Burnett et al (2007) state "end-users are using various languages and programming systems to create software in forms such as spreadsheets, dynamic web applications, and scientific simulations. This software needs to be sufficiently dependable, but substantial evidence suggests that it is not." Crapo et al (2002) argue that many users of spreadsheet software can model problems accurately if they are provided with visualisation capabilities to help them build, track, and understand the information relationships, and therefore the problem modelled. Crapo explains that visualisation helps users maintain a hierarchy of sub models at different stages of development and to navigate effectively between them. The way spreadsheets are defined by formulae can aid in allowing editing and tracking of information in models provided that the relationships between formulae are adequately represented. Hanna (2005) explains that a spreadsheet program is defined by formulae and has purely declarative semantics with the order of evaluation determined purely by the dependencies between cells. However, he criticises the impoverished semantics of spreadsheets that severely limit "the ability of programmers (even expert ones) to construct reliable, correct, maintainable programs with well known consequences". There is an alternative solution of research to automatically generating correct spreadsheets, and solve errors of meaning (semantic errors) (Erwig et al, 2006).
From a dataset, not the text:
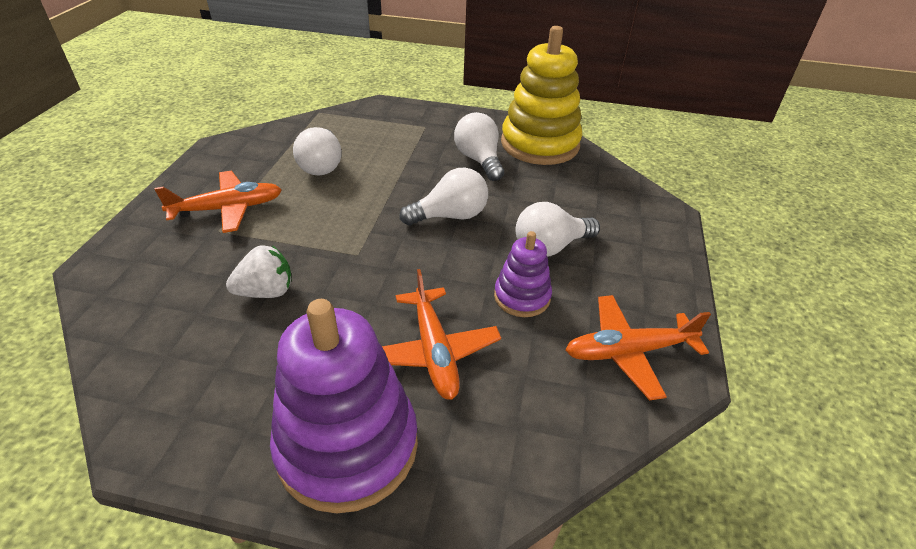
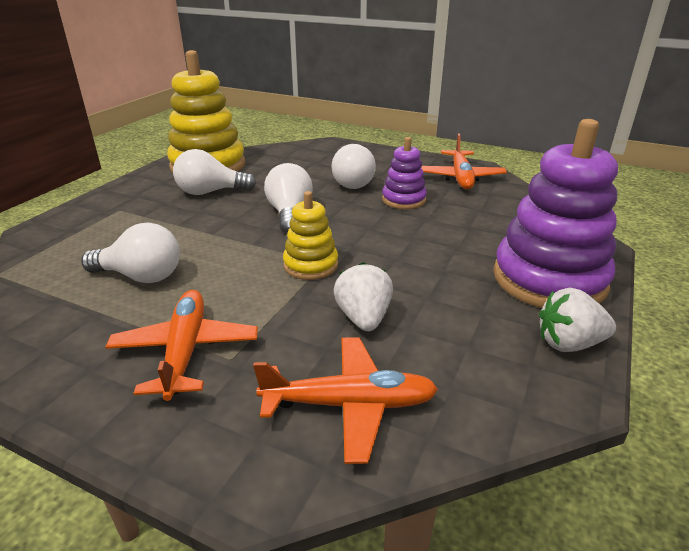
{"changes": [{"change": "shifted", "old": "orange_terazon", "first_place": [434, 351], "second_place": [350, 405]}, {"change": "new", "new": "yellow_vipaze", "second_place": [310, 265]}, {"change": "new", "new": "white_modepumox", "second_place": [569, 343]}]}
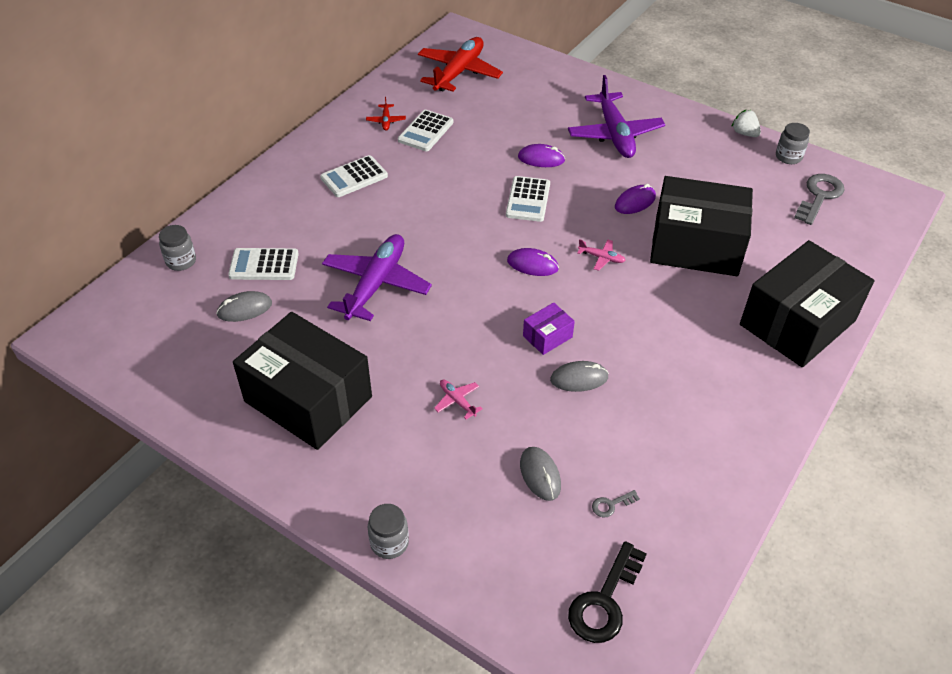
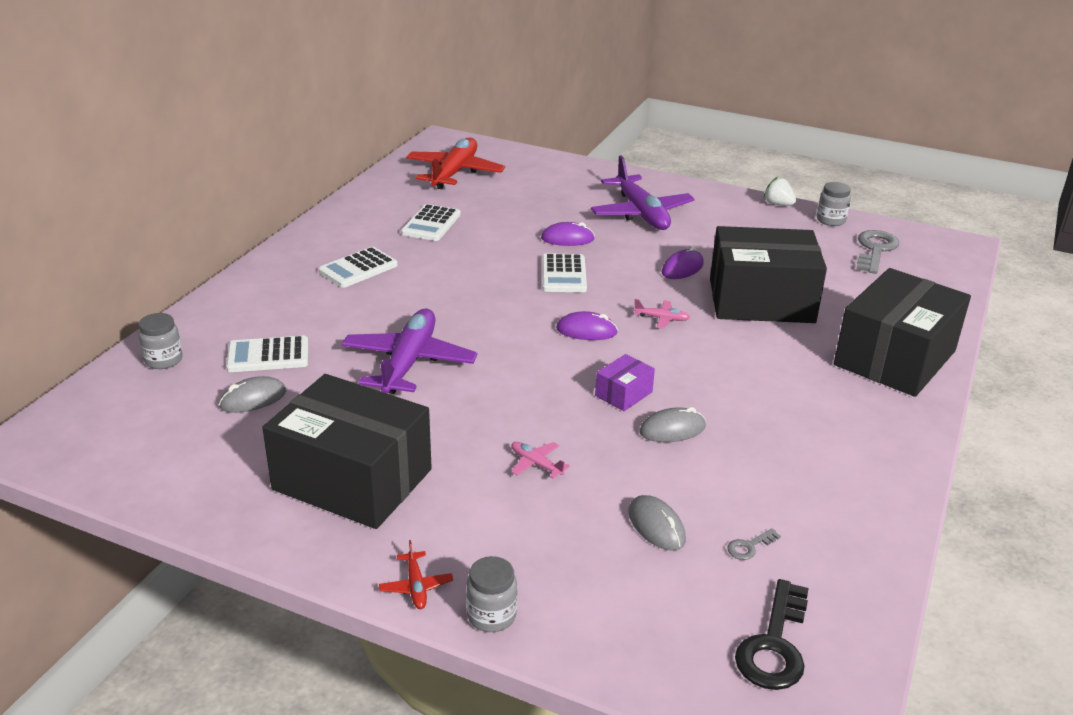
{"changes": [{"change": "shifted", "old": "red_terazon", "first_place": [386, 121], "second_place": [416, 586]}]}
This thesis concentrates on visualisation in order to make the meaning clearer to the human modellers. Therefore, it is necessary to improve the information structuring, and visualisation capabilities of spreadsheets in order to encourage more reliable modelling and collaboration.
Burnett, M. M., Engels, G, Myers, B. A., Rothermel, G., 2007. End-User Software Engineering Dagstuhl Seminar - http://www.dagstuhl.de/en/program/calendar/semhp/?semnr=2007081.
Crapo, A. W., Waisel, L. B., Wallace, W. A., Willemain, T. R., 2002. Visualization and Modelling for Intelligent Systems. In: C. T. Leondes, ed. Intelligent Systems: Technology and Applications, Volume I Implementation Techniques, 2002 pp 53-85.
Erwig, M., Abraham, R., Cooperstein, I., Kollmansberger S., 2006. Automatic Generation and Maintenance of Correct Spreadsheets?. In: Proceedings of the 27th international conference on Software engineering, St. Louis, MO, USA pp 136-145 - http://web.engr.oregonstate.edu/~erwig/papers/Gencel_ICSE05.pdf.
Hanna, K., 2005. A document-centered environment for Haskell. In: 17th International Workshop on Implementation and Application of Functional Languages IFL 2005 Dublin, Ireland - September 19-21 2005.